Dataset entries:
((
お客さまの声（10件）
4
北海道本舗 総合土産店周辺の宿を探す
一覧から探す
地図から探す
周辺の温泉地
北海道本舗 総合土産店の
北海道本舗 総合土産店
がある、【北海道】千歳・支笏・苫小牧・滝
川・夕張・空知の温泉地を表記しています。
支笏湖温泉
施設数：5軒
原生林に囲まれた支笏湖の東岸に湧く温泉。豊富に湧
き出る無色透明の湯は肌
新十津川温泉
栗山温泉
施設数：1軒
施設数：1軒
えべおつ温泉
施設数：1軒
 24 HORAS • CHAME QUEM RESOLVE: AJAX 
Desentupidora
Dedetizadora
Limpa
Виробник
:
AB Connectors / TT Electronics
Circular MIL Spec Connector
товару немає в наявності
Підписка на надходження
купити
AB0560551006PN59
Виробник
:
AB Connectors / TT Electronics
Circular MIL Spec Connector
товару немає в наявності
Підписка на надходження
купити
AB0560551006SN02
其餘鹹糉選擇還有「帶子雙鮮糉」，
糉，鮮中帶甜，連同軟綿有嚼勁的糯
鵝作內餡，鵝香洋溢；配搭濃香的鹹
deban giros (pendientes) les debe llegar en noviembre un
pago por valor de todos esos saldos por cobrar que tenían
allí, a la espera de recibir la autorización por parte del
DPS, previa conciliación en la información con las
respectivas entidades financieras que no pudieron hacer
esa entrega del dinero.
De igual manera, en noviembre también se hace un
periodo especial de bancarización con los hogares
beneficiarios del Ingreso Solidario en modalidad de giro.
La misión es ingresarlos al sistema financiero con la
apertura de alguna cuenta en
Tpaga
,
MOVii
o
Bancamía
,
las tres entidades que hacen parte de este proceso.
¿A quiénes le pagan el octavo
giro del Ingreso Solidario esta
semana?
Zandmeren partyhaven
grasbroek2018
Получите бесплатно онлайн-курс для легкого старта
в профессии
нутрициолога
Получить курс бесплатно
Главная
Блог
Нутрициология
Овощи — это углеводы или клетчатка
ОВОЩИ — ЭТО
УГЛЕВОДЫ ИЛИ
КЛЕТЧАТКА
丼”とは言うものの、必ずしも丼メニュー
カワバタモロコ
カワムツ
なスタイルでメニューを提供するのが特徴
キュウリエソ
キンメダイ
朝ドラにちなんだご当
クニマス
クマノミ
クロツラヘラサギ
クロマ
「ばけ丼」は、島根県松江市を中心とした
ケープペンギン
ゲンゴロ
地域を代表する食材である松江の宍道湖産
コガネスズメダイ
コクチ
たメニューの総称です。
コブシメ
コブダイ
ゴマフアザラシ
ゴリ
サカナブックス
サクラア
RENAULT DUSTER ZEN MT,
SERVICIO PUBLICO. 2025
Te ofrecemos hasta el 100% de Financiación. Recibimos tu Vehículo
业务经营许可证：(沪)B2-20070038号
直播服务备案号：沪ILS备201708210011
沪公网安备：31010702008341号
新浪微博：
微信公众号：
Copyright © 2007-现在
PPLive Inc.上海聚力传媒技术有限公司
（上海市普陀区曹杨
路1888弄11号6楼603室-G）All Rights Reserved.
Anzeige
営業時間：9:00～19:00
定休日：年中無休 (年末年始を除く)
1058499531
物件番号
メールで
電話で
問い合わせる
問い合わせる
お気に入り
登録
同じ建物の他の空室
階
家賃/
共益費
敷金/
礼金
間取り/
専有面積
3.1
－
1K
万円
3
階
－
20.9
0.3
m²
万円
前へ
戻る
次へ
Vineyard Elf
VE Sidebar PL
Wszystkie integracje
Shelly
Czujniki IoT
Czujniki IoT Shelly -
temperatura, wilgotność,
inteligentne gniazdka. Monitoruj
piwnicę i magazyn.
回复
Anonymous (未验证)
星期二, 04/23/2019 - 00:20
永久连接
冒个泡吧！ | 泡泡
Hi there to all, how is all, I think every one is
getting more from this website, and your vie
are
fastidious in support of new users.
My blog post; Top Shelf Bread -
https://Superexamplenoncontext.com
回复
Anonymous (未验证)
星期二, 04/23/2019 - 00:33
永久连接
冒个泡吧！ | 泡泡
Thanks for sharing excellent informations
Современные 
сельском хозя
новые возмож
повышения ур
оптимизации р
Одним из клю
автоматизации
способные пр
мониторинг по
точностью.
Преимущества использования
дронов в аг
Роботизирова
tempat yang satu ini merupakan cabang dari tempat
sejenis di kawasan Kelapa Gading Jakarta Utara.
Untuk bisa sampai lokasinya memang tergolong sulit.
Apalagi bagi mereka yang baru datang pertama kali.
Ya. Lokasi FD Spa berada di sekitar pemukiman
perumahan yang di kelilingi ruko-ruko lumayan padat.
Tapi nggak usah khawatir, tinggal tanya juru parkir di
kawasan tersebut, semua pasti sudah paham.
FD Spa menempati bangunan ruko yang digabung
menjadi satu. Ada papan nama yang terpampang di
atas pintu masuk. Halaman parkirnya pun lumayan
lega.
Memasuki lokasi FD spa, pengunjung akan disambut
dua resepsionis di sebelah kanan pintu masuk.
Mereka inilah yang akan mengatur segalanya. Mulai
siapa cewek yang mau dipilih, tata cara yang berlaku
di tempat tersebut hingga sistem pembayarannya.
))
Aim of the task:
All of the records need to be transcribed exactly.

Answer to this problem:
お客さまの声（10件）
4
北海道本舗 総合土産店周辺の宿を探す
一覧から探す
地図から探す
周辺の温泉地
北海道本舗 総合土産店の
北海道本舗 総合土産店
がある、【北海道】千歳・支笏・苫小牧・滝
川・夕張・空知の温泉地を表記しています。
支笏湖温泉
施設数：5軒
原生林に囲まれた支笏湖の東岸に湧く温泉。豊富に湧
き出る無色透明の湯は肌
新十津川温泉
栗山温泉
施設数：1軒
施設数：1軒
えべおつ温泉
施設数：1軒
 24 HORAS • CHAME QUEM RESOLVE: AJAX 
Desentupidora
Dedetizadora
Limpa
Виробник
:
AB Connectors / TT Electronics
Circular MIL Spec Connector
товару немає в наявності
Підписка на надходження
купити
AB0560551006PN59
Виробник
:
AB Connectors / TT Electronics
Circular MIL Spec Connector
товару немає в наявності
Підписка на надходження
купити
AB0560551006SN02
其餘鹹糉選擇還有「帶子雙鮮糉」，
糉，鮮中帶甜，連同軟綿有嚼勁的糯
鵝作內餡，鵝香洋溢；配搭濃香的鹹
deban giros (pendientes) les debe llegar en noviembre un
pago por valor de todos esos saldos por cobrar que tenían
allí, a la espera de recibir la autorización por parte del
DPS, previa conciliación en la información con las
respectivas entidades financieras que no pudieron hacer
esa entrega del dinero.
De igual manera, en noviembre también se hace un
periodo especial de bancarización con los hogares
beneficiarios del Ingreso Solidario en modalidad de giro.
La misión es ingresarlos al sistema financiero con la
apertura de alguna cuenta en
Tpaga
,
MOVii
o
Bancamía
,
las tres entidades que hacen parte de este proceso.
¿A quiénes le pagan el octavo
giro del Ingreso Solidario esta
semana?
Zandmeren partyhaven
grasbroek2018
Получите бесплатно онлайн-курс для легкого старта
в профессии
нутрициолога
Получить курс бесплатно
Главная
Блог
Нутрициология
Овощи — это углеводы или клетчатка
ОВОЩИ — ЭТО
УГЛЕВОДЫ ИЛИ
КЛЕТЧАТКА
丼”とは言うものの、必ずしも丼メニュー
カワバタモロコ
カワムツ
なスタイルでメニューを提供するのが特徴
キュウリエソ
キンメダイ
朝ドラにちなんだご当
クニマス
クマノミ
クロツラヘラサギ
クロマ
「ばけ丼」は、島根県松江市を中心とした
ケープペンギン
ゲンゴロ
地域を代表する食材である松江の宍道湖産
コガネスズメダイ
コクチ
たメニューの総称です。
コブシメ
コブダイ
ゴマフアザラシ
ゴリ
サカナブックス
サクラア
RENAULT DUSTER ZEN MT,
SERVICIO PUBLICO. 2025
Te ofrecemos hasta el 100% de Financiación. Recibimos tu Vehículo
业务经营许可证：(沪)B2-20070038号
直播服务备案号：沪ILS备201708210011
沪公网安备：31010702008341号
新浪微博：
微信公众号：
Copyright © 2007-现在
PPLive Inc.上海聚力传媒技术有限公司
（上海市普陀区曹杨
路1888弄11号6楼603室-G）All Rights Reserved.
Anzeige
営業時間：9:00～19:00
定休日：年中無休 (年末年始を除く)
1058499531
物件番号
メールで
電話で
問い合わせる
問い合わせる
お気に入り
登録
同じ建物の他の空室
階
家賃/
共益費
敷金/
礼金
間取り/
専有面積
3.1
－
1K
万円
3
階
－
20.9
0.3
m²
万円
前へ
戻る
次へ
Vineyard Elf
VE Sidebar PL
Wszystkie integracje
Shelly
Czujniki IoT
Czujniki IoT Shelly -
temperatura, wilgotność,
inteligentne gniazdka. Monitoruj
piwnicę i magazyn.
回复
Anonymous (未验证)
星期二, 04/23/2019 - 00:20
永久连接
冒个泡吧！ | 泡泡
Hi there to all, how is all, I think every one is
getting more from this website, and your vie
are
fastidious in support of new users.
My blog post; Top Shelf Bread -
https://Superexamplenoncontext.com
回复
Anonymous (未验证)
星期二, 04/23/2019 - 00:33
永久连接
冒个泡吧！ | 泡泡
Thanks for sharing excellent informations
Современные 
сельском хозя
новые возмож
повышения ур
оптимизации р
Одним из клю
автоматизации
способные пр
мониторинг по
точностью.
Преимущества использования
дронов в аг
Роботизирова
tempat yang satu ini merupakan cabang dari tempat
sejenis di kawasan Kelapa Gading Jakarta Utara.
Untuk bisa sampai lokasinya memang tergolong sulit.
Apalagi bagi mereka yang baru datang pertama kali.
Ya. Lokasi FD Spa berada di sekitar pemukiman
perumahan yang di kelilingi ruko-ruko lumayan padat.
Tapi nggak usah khawatir, tinggal tanya juru parkir di
kawasan tersebut, semua pasti sudah paham.
FD Spa menempati bangunan ruko yang digabung
menjadi satu. Ada papan nama yang terpampang di
atas pintu masuk. Halaman parkirnya pun lumayan
lega.
Memasuki lokasi FD spa, pengunjung akan disambut
dua resepsionis di sebelah kanan pintu masuk.
Mereka inilah yang akan mengatur segalanya. Mulai
siapa cewek yang mau dipilih, tata cara yang berlaku
di tempat tersebut hingga sistem pembayarannya.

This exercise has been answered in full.